Plugin mccnn
Theoretical basics
Pandora plugin to compute the cost volume using the similarity measure produced by mc-cnn neural network [MCCNN], with the MCCNN library .
As a reminder, mc-cnn is a neural network which computes a similarity measure on pair of small image patches. This similarity measure is computed between each possible patch to initialize the cost volume. Two different architectures of mc-cnn exist : mc-cnn fast and mc-cnn accurate.
Only the mc-cnn fast architecture is available in this plugin because processing time of mc-cnn accurate is too long for practical use (about 80 times longer than mc-cnn fast). Moreover, the improvement on the results of mc-cnn accurate is usually small.
Figure below details the architecture of mc-cnn fast.
Pretrained weights for mc-cnn fast network are available in the MC-CNN repository https://gitlab.cnes.fr/3d/PandoraBox/mc-cnn :
mc_cnn_fast_mb_weights.pt are the weights of the pretrained networks on the Middlebury dataset [Middlebury]
mc_cnn_fast_data_fusion_contest.pt are the weights of the pretrained networks on the Data Fusion Contest dataset [DFC]
Zbontar, Jure and Yann LeCun. “Stereo Matching by Training a Convolutional Neural Network to Compare Image Patches.” ArXiv abs/1510.05970 (2016): n. pag.

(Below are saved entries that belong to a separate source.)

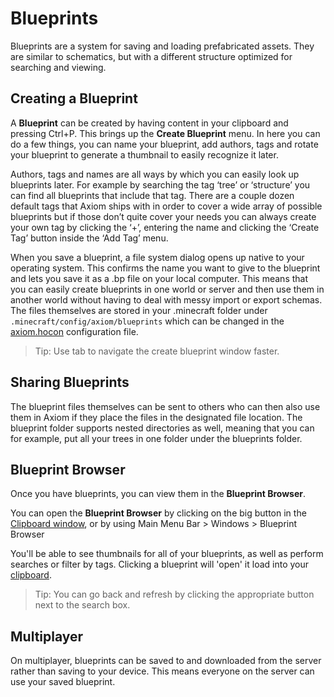 # Blueprints

Blueprints are a system for saving and loading prefabricated assets. They are similar to schematics, but with a different structure optimized for searching and viewing. 

## Creating a Blueprint

A **Blueprint** can be created by having content in your clipboard and pressing Ctrl+P. This brings up the **Create Blueprint** menu. In here you can do a few things, you can name your blueprint, add authors, tags and rotate your blueprint to generate a thumbnail to easily recognize it later.

Authors, tags and names are all ways by which you can easily look up blueprints later. For example by searching the tag ‘tree’ or ‘structure’ you can find all blueprints that include that tag. There are a couple dozen default tags that Axiom ships with in order to cover a wide array of possible blueprints but if those don’t quite cover your needs you can always create your own tag by clicking the ‘+’, entering the name and clicking the ‘Create Tag’ button inside the ‘Add Tag’ menu.

When you save a blueprint, a file system dialog opens up native to your operating system. This confirms the name you want to give to the blueprint and lets you save it as a .bp file on your local computer. This means that you can easily create blueprints in one world or server and then use them in another world without having to deal with messy import or export schemas. The files themselves are stored in your .minecraft folder under `.minecraft/config/axiom/blueprints` which can be changed in the [axiom.hocon](/advanced/configuration.md) configuration file.

> Tip: Use tab to navigate the create blueprint window faster.

## Sharing Blueprints

The blueprint files themselves can be sent to others who can then also use them in Axiom if they place the files in the designated file location. The blueprint folder supports nested directories as well, meaning that you can for example, put all your trees in one folder under the blueprints folder.

## Blueprint Browser

Once you have blueprints, you can view them in the **Blueprint Browser**.

You can open the **Blueprint Browser** by clicking on the big button in the [Clipboard window](clipboard.md), or by using Main Menu Bar > Windows > Blueprint Browser

You'll be able to see thumbnails for all of your blueprints, as well as perform searches or filter by tags. Clicking a blueprint will 'open' it load into your [clipboard](clipboard.md).

> Tip: You can go back and refresh by clicking the appropriate button next to the search box.

## Multiplayer

On multiplayer, blueprints can be saved to and downloaded from the server rather than saving to your device. This means everyone on the server can use your saved blueprint.

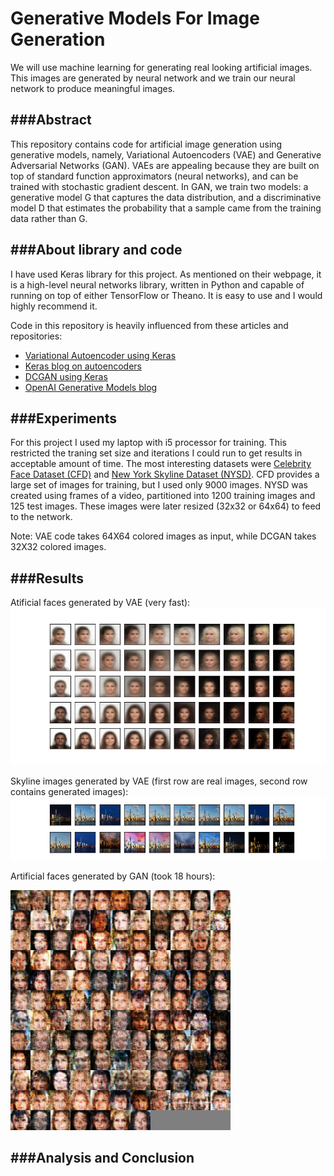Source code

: # Generative Models For Image Generation
We will use machine learning for generating real looking artificial images. This images are generated by neural network and we train our neural network to produce meaningful images.

###Abstract
---
This repository contains code for artificial image generation using generative models, namely, Variational Autoencoders (VAE) and Generative Adversarial Networks (GAN). VAEs are appealing because they are built on top of standard function approximators (neural networks), and can be trained with stochastic gradient descent. In GAN, we train two models: a generative model G that captures the data distribution, and a discriminative model D that estimates the probability that a sample came from the training data rather than G.

###About library and code
---
I have used Keras library for this project. As mentioned on their webpage, it is a high-level neural networks library, written in Python and capable of running on top of either TensorFlow or Theano. It is easy to use and I would highly recommend it.

Code in this repository is heavily influenced from these articles and repositories:
- [Variational Autoencoder using Keras](https://github.com/fchollet/keras/blob/master/examples/variational_autoencoder.py)
- [Keras blog on autoencoders](https://blog.keras.io/building-autoencoders-in-keras.html)
- [DCGAN using Keras](https://github.com/jacobgil/keras-dcgan)
- [OpenAI Generative Models blog](https://openai.com/blog/generative-models/)

###Experiments
---
For this project I used my laptop with i5 processor for training. This restricted the traning set size and iterations I could run to get results in acceptable amount of time. The most interesting datasets were [Celebrity Face Dataset (CFD)](http://mmlab.ie.cuhk.edu.hk/projects/CelebA.html) and [New York Skyline Dataset (NYSD)](https://www.youtube.com/watch?v=DDo73Njxdqc). CFD provides a large set of images for training, but I used only 9000 images. NYSD was created using frames of a video, partitioned into 1200 training images and 125 test images. These images were later resized (32x32 or 64x64) to feed to the network.

Note: VAE code takes 64X64 colored images as input, while DCGAN takes 32X32 colored images.

###Results
---
Atificial faces generated by VAE (very fast):
![Output with training from 9000 celebrity face](/final_face.png)

Skyline images generated by VAE (first row are real images, second row contains generated images):
![Output with training from 1200 skyline images](/final_skyline.png)

Artificial faces generated by GAN (took 18 hours):

![Output with training from 9000 celebrity faces](/generated_image.png)

###Analysis and Conclusion
---


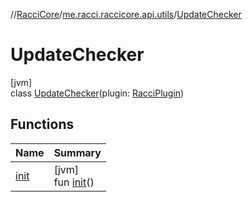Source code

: //[RacciCore](../../../index.md)/[me.racci.raccicore.api.utils](../index.md)/[UpdateChecker](index.md)

# UpdateChecker

[jvm]\
class [UpdateChecker](index.md)(plugin: [RacciPlugin](../../me.racci.raccicore/-racci-plugin/index.md))

## Functions

| Name | Summary |
|---|---|
| [init](init.md) | [jvm]<br>fun [init](init.md)() |
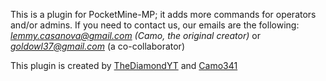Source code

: This is a plugin for PocketMine-MP; it adds more commands for operators and/or admins. 
If you need to contact us, our emails are the following: *lemmy.casanova@gmail.com (Camo, the original creator)*
or *goldowl37@gmail.com* (a co-collaborator)

This plugin is created by [TheDiamondYT](https://twitter.com/thediamondyt) and [Camo341](https://twitter.com/camo341)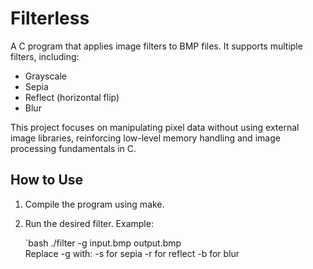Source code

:# Filterless

A C program that applies image filters to BMP files. It supports multiple filters, including:

- Grayscale  
- Sepia  
- Reflect (horizontal flip)  
- Blur

This project focuses on manipulating pixel data without using external image libraries, reinforcing low-level memory handling and image processing fundamentals in C.

## How to Use

1. Compile the program using make.
2. Run the desired filter. Example:

   `bash
   ./filter -g input.bmp output.bmp    
Replace -g with:
-s for sepia
-r for reflect
-b for blur
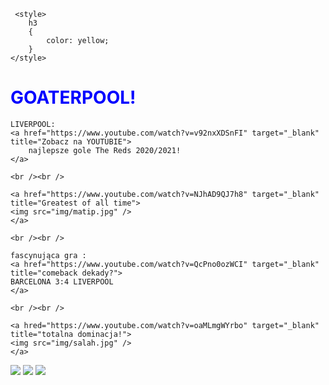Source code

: <!DOCTYPE HTML>
<html lang="pl">
<head>
     <meta charset="utf-8" />
	 <title>Liverpool FC</title>
	 <meta name="description" content="Oto drugi najlepszy klub w historii angielskiej piłki!" /
	 <meta name="keywords" content="noga,sport, futbol, piłka" />
	 <meta http-equiv="X-UA-Compatible" content="IE=edge,chrome,opera=1" />
	 <link rel="stylesheet" href="style.css" type="text/css" />	
	 
	 <style>
		h3
		{
			color: yellow;
		}
	</style>
	
</head>

<body>
	<h1 style="color: blue;">GOATERPOOL!</h1>
	
	LIVERPOOL:  
	<a href="https://www.youtube.com/watch?v=v92nxXDSnFI" target="_blank" title="Zobacz na YOUTUBIE">
		najlepsze gole The Reds 2020/2021!
	</a>
	
	<br /><br />
	
	<a href="https://www.youtube.com/watch?v=NJhAD9QJ7h8" target="_blank" title="Greatest of all time">
	<img src="img/matip.jpg" />
	</a>
	
	<br /><br />
	
	fascynująca gra :
	<a href="https://www.youtube.com/watch?v=QcPno0ozWCI" target="_blank" title="comeback dekady?">
	BARCELONA 3:4 LIVERPOOL
	</a>
	
	<br /><br />
	
	<a hred="https://www.youtube.com/watch?v=oaMLmgWYrbo" target="_blank" title="totalna dominacja!">
	<img src="img/salah.jpg" />
	</a>
<img src="img/goata.jpg"/>
<img src="img/team.jpg"/>
<img src="img/rush.jpg"/>
</body>
</html>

Scharstein, D., Hirschmüller, H., Kitajima, Y., Krathwohl, G., Nešić, N., Wang, X., & Westling, P. (2014, September). High-resolution stereo datasets with subpixel-accurate ground truth. In German conference on pattern recognition (pp. 31-42). Springer, Cham.

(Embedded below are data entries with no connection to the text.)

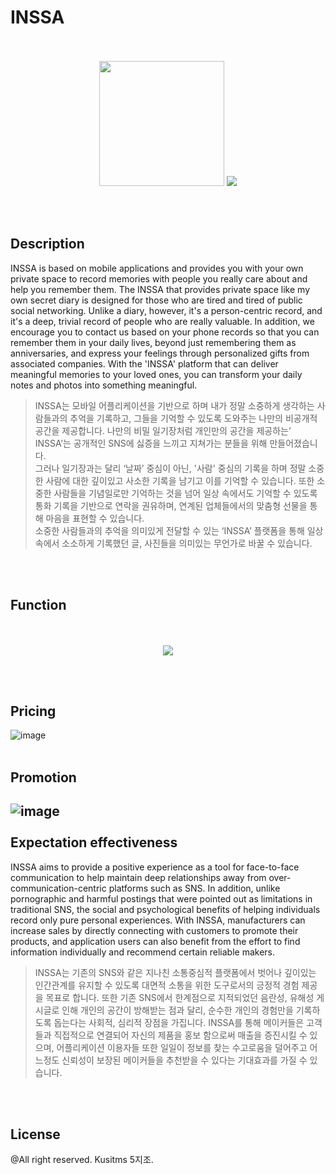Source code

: # INSSA

<p align="center">	
<br><br>
<img width =200 src ="https://user-images.githubusercontent.com/28107452/49207230-ad9cb480-f3f7-11e8-98fc-dc16e6bd848e.png">	
<img src="https://user-images.githubusercontent.com/28107452/49207700-0882db80-f3f9-11e8-9ddb-a50f42ac24eb.png">

</p>	
<br><br>	


Description
------------
 INSSA is based on mobile applications and provides you with your own private space to record memories with people you really care about and help you remember them.
The INSSA that provides private space like my own secret diary is designed for those who are tired and tired of public social networking.
Unlike a diary, however, it's a person-centric record, and it's a deep, trivial record of people who are really valuable.
In addition, we encourage you to contact us based on your phone records so that you can remember them in your daily lives, beyond just remembering them as anniversaries, and express your feelings through personalized gifts from associated companies.
With the 'INSSA' platform that can deliver meaningful memories to your loved ones, you can transform your daily notes and photos into something meaningful.
> INSSA는 모바일 어플리케이션을 기반으로 하며 내가 정말 소중하게 생각하는 사람들과의 추억을 기록하고, 그들을 기억할 수 있도록 도와주는 나만의 비공개적 공간을 제공합니다. 나만의 비밀 일기장처럼 개인만의 공간을 제공하는’ INSSA’는 공개적인 SNS에 싫증을 느끼고 지쳐가는 분들을 위해 만들어졌습니다.<br>
그러나 일기장과는 달리 ‘날짜’ 중심이 아닌, '사람' 중심의 기록을 하며 정말 소중한 사람에 대한 깊이있고 사소한 기록을 남기고 이를 기억할 수 있습니다. 
또한 소중한 사람들을 기념일로만 기억하는 것을 넘어 일상 속에서도 기억할 수 있도록 통화 기록을 기반으로 연락을 권유하며, 연계된 업체들에서의 맞춤형 선물을 통해 마음을 표현할 수 있습니다.<br>
소중한 사람들과의 추억을 의미있게 전달할 수 있는 ‘INSSA’ 플랫폼을 통해 일상 속에서 소소하게 기록했던 글, 사진들을 의미있는 무언가로 바꿀 수 있습니다.

<br><br>


Function
-----------
<p align="center">	
<br><br>	
<img src="https://user-images.githubusercontent.com/28107452/49207433-3e739000-f3f8-11e8-88eb-2248ab52c339.png">

</p>	
<br><br>


Pricing
-----------
![image](https://user-images.githubusercontent.com/28107452/49208340-e1c5a480-f3fa-11e8-90fb-48797dd13a30.png)
<br><br>

Promotion
-------------
![image](https://user-images.githubusercontent.com/28107452/49208371-f7d36500-f3fa-11e8-90e4-c650a5f77568.png)
<br><br>
Expectation effectiveness
-------------

INSSA aims to provide a positive experience as a tool for face-to-face communication to help maintain deep relationships away from over-communication-centric platforms such as SNS.
In addition, unlike pornographic and harmful postings that were pointed out as limitations in traditional SNS, the social and psychological benefits of helping individuals record only pure personal experiences.
With INSSA, manufacturers can increase sales by directly connecting with customers to promote their products, and application users can also benefit from the effort to find information individually and recommend certain reliable makers.
>INSSA는 기존의 SNS와 같은 지나친 소통중심적 플랫폼에서 벗어나 깊이있는 인간관계를 유지할 수 있도록 대면적 소통을 위한 도구로서의 긍정적 경험 제공을 목표로 합니다.
또한 기존 SNS에서 한계점으로 지적되었던 음란성, 유해성 게시글로 인해 개인의 공간이 방해받는 점과 달리, 순수한 개인의 경험만을 기록하도록 돕는다는 사회적, 심리적 장점을 가집니다.
INSSA를 통해 메이커들은 고객들과 직접적으로 연결되어 자신의 제품을 홍보 함으로써 매출을 증진시킬 수 있으며, 어플리케이션 이용자들 또한 일일이 정보를 찾는 수고로움을 덜어주고 어느정도 신뢰성이 보장된 메이커들을 추천받을 수 있다는 기대효과를 가질 수 있습니다.


<br><br>

License
-----------
@All right reserved. Kusitms 5지조.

Bosch, M., Foster, K., Christie, G., Wang, S., Hager, G. D., & Brown, M. (2019, January). Semantic stereo for incidental satellite images. In 2019 IEEE Winter Conference on Applications of Computer Vision (WACV) (pp. 1524-1532). IEEE.

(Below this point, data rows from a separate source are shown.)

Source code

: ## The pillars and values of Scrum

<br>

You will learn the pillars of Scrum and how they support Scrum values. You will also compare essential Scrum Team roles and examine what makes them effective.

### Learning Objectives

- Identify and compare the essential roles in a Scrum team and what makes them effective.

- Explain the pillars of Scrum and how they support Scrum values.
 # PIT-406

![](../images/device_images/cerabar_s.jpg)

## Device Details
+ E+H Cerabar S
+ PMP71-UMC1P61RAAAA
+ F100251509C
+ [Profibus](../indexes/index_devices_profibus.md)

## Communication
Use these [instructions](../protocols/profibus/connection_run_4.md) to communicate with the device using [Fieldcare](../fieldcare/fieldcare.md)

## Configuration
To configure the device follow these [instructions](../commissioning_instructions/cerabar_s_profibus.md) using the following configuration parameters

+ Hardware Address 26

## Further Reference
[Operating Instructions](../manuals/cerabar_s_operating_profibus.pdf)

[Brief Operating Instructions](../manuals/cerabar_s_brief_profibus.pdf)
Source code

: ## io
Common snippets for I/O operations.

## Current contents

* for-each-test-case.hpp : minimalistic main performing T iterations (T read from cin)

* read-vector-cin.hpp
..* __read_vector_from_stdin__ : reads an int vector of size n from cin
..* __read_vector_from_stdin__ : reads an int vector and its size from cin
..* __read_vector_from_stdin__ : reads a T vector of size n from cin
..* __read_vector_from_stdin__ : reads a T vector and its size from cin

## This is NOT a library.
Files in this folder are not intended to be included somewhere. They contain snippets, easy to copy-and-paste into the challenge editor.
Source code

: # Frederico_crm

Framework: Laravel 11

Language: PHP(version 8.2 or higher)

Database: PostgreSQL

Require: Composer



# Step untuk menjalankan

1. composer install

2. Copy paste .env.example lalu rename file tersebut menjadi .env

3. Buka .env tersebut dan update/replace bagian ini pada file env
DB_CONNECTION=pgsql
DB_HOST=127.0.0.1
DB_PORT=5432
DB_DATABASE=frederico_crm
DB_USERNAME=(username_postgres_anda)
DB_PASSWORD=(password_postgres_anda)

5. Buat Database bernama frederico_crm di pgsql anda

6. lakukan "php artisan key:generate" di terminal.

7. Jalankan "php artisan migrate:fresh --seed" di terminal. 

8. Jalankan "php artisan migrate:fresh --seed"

Configuration and parameters
Name |
Description |
Type |
Default value |
Available value |
Required |
---|---|---|---|---|---|
matching_cost_method |
Similarity measure |
string |
“mc_cnn” |
Yes |
|
model_path |
Path to the pretrained network |
string |
mc_cnn_fast_mb_weights.pt |
No |
|
window_size |
Window size for similarity measure |
int |
11 |
{11} |
No |
subpix |
Cost volume upsampling factor |
int |
1 |
{1} |
No |
Note
Window size for mc-cnn similarity measure is fixed to 11 and cannot be changed.
Note
It is not possible to upsampled the cost volume with the mc-cnn similarity measure, therefore the subpixel parameter must be 1.
Example
{
"input" :
{
//...
},
"pipeline" :
{
// ...
"matching_cost":
{
"matching_cost_method": "mc_cnn",
"model_path": "plugin_mc-cnn/weights/mc_cnn_fast_mb_weights.pt",
"window_size": 11,
"subpix": 1
}
// ...
}
}
Pandora’s data
The plugin generates a cost volume, during the matching cost computation step. This cost volume is a xarray.DataArray 3D float32 type, stored in a xarray.Dataset.